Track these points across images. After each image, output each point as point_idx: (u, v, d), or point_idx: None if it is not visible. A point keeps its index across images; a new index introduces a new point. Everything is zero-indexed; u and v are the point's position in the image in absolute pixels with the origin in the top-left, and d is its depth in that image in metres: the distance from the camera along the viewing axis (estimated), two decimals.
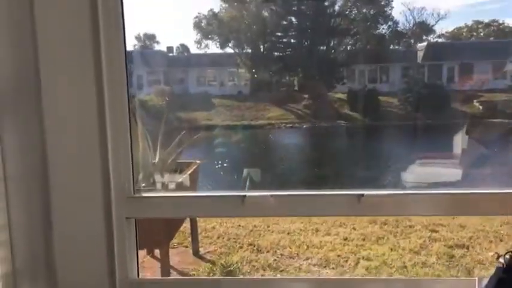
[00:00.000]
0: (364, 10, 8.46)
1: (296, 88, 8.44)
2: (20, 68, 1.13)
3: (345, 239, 3.29)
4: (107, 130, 1.15)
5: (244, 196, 1.12)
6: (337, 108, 7.93)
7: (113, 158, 1.14)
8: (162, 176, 2.60)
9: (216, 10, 8.30)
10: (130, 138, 1.17)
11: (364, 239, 3.28)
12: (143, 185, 2.39)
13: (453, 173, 3.77)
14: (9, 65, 1.12)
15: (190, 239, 3.39)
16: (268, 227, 3.39)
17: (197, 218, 3.35)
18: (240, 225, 3.44)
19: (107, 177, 1.14)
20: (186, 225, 3.23)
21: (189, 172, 2.64)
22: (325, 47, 8.77)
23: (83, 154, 1.14)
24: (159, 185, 2.58)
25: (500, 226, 3.36)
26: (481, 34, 9.26)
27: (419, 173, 4.04)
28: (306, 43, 8.66)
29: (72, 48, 1.12)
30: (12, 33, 1.10)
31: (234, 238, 3.32)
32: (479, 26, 9.06)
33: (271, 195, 1.12)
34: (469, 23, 9.06)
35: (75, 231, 1.15)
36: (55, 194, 1.14)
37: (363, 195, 1.10)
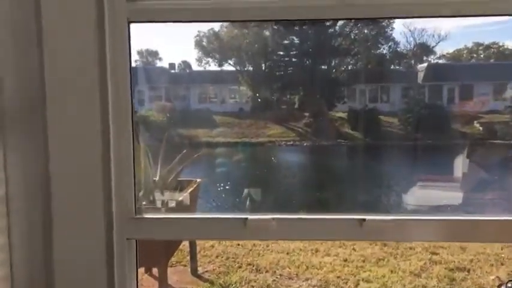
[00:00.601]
==========
_Task objective_. The records above, minus their pictures, are to be returned word for word.

_Your solution_.
Track these points across images. After each image, output each point as point_idx: (u, v, d), or point_idx: None if it is not visible. A point keeps its index across images; a new index introduces a new point. Everything is zero-indexed; u and v are the point's position in the image in absolute pixels with the origin in the top-left, and d is its depth in that image in metres: the distance from the camera along the viewing axis (estimated), two decimals.
[00:00.000]
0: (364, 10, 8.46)
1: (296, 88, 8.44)
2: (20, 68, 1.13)
3: (345, 239, 3.29)
4: (107, 130, 1.15)
5: (244, 196, 1.12)
6: (337, 108, 7.93)
7: (113, 158, 1.14)
8: (162, 176, 2.60)
9: (216, 10, 8.30)
10: (130, 138, 1.17)
11: (364, 239, 3.28)
12: (143, 185, 2.39)
13: (453, 173, 3.77)
14: (9, 65, 1.12)
15: (190, 239, 3.39)
16: (268, 227, 3.39)
17: (197, 218, 3.35)
18: (240, 225, 3.44)
19: (107, 177, 1.14)
20: (186, 225, 3.23)
21: (189, 172, 2.64)
22: (325, 47, 8.77)
23: (83, 154, 1.14)
24: (159, 185, 2.58)
25: (500, 226, 3.36)
26: (481, 34, 9.26)
27: (419, 173, 4.04)
28: (306, 43, 8.66)
29: (72, 48, 1.12)
30: (12, 33, 1.10)
31: (234, 238, 3.32)
32: (479, 26, 9.06)
33: (271, 195, 1.12)
34: (469, 23, 9.06)
35: (75, 231, 1.15)
36: (55, 194, 1.14)
37: (363, 195, 1.10)
[00:00.601]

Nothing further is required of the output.